The event that triggered Mark’s third career as a military historian and author was his participation in the American invasion of Grenada in 1983. This prompted him to write his first book – Urgent Fury, an account of the invasion as he saw it. Since then he has had another eleven military history books published by Pen and Sword, HarperCollins and Aurum Press. These include The Last Eleven? (VC winners since World War, Goose Green (the Falkland’s battle), The Quiet Operator with John Simpson (about a Special Operations Executive wireless operator in World War 2), Prisoner of the Turnip Heads with George Wright-Nooth (experiences in a Japanese prison camp in Hong Kong) and The Charge (the Light Brigade’s charge at Balaklava.) In partnership with Brigadier Mohammad Yousaf, a former head of the Parkistan secret intellignence service (ISI), The Bear Trap was published in 1992 telling the story of the brigadier’s role as de facto commander-in-chief of the Mujahideen in their fight against the Soviets in Afghanistan. It was republished in 2001 and 2007 under the title The Battle for Afghanistan as the subject remains relevant today.

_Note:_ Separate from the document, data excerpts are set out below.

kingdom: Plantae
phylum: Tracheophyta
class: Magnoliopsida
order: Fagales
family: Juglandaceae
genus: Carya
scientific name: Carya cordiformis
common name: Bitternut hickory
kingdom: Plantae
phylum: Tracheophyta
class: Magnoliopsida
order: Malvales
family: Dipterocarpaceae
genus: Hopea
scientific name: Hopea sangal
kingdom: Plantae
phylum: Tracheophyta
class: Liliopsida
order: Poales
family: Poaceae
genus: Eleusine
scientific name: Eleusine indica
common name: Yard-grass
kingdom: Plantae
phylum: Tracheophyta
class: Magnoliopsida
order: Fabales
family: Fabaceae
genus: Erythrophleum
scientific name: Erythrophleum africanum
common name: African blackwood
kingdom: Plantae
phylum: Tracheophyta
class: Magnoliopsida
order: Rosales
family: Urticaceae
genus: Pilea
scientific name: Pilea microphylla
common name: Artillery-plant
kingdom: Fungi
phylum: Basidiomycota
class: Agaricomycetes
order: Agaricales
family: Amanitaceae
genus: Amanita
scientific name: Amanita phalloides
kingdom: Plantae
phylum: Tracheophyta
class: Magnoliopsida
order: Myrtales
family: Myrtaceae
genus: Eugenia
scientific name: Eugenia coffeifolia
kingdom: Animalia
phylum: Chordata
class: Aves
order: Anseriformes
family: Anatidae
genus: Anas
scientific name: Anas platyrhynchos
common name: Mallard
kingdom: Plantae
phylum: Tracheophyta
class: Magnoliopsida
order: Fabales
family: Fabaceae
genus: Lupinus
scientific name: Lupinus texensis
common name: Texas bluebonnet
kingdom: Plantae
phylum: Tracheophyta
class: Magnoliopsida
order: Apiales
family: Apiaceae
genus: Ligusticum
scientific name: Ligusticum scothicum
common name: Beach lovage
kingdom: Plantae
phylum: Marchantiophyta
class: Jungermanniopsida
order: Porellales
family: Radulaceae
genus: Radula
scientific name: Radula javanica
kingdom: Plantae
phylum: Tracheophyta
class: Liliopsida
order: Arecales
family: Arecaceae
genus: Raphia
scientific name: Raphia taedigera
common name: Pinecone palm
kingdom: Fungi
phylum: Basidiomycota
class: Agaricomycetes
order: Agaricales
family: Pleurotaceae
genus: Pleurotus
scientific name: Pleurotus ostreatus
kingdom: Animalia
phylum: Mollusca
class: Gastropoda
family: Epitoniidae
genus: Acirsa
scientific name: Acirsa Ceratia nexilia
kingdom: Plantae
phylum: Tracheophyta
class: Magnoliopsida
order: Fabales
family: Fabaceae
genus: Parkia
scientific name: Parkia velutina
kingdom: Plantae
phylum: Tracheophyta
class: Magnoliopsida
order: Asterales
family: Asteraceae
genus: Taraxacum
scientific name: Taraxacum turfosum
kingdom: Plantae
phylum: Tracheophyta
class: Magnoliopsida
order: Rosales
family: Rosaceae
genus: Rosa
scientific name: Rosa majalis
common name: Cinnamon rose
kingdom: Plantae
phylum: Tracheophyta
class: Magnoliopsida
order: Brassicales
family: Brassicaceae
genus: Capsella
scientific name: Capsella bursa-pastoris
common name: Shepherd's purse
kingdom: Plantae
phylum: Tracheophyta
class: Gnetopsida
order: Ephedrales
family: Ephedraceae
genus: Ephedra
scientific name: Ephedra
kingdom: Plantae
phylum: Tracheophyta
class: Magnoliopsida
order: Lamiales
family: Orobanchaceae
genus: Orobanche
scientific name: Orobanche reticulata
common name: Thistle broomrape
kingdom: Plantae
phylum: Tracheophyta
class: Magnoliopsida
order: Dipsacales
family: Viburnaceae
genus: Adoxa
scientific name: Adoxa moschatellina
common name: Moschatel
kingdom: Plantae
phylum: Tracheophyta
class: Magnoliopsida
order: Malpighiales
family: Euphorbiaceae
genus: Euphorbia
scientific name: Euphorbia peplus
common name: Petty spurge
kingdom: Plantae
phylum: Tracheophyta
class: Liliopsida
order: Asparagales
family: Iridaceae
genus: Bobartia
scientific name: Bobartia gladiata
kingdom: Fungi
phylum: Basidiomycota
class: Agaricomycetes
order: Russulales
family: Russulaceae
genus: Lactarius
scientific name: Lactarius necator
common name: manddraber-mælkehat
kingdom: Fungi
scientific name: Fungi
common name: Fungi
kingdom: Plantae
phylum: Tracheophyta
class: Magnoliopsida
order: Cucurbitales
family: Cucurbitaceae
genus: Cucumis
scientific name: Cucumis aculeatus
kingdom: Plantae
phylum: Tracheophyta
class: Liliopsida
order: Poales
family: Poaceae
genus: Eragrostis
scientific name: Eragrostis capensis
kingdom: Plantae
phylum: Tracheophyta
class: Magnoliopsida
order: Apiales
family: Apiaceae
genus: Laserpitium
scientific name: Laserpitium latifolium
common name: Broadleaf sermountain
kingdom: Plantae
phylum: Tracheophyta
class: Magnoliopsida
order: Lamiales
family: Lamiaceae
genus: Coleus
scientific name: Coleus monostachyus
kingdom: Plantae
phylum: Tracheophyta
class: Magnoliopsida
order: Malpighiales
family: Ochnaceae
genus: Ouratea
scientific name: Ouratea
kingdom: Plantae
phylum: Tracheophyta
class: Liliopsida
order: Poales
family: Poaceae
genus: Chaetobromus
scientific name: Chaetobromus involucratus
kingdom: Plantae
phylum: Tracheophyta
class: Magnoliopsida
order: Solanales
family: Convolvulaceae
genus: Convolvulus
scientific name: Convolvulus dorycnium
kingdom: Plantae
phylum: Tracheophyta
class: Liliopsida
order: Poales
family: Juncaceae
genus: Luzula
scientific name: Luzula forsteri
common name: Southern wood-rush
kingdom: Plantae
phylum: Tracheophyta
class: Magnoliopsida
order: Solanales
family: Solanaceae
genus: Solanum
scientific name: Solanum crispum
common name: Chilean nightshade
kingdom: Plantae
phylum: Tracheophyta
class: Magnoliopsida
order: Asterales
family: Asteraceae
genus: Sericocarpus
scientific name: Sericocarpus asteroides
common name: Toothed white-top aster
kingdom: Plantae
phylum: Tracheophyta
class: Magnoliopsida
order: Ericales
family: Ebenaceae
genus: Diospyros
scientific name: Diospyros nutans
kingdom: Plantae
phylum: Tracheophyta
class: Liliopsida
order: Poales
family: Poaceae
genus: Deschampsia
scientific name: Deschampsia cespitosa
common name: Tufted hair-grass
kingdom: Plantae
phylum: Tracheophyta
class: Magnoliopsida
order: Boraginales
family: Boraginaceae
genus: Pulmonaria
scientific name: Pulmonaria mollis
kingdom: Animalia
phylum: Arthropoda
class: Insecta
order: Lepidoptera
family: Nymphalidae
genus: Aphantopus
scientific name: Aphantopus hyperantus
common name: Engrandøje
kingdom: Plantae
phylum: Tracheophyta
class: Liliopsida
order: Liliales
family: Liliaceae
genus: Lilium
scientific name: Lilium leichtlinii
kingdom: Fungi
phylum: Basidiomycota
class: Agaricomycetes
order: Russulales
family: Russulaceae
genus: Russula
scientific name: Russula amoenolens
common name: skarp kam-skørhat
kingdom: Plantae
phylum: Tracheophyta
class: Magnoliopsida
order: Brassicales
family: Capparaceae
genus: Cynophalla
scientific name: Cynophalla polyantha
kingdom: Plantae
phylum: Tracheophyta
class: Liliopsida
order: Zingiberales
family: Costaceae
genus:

However, his most popular books have been his ‘Companion‘ series. These include The Sharpe Companion, The Sharpe Companion – His Early Life and the Waterloo, Trafalgar and, most recently, The Gettysburg Companion about which the Supervising Historian at the Gettysburg National Military Park wrote – ‘This is the Gettysburg book that students and aficionados of the battle have dreamed about … [it] is quite simply an absolute gem.‘ He is currently working on a Western Front Companion.
Mark is a Fellow of the International Napoleonic Society, a member of the Royal United Services Institute and lectures on the charge of the Light Brigade and some aspects of the Battle of Waterloo.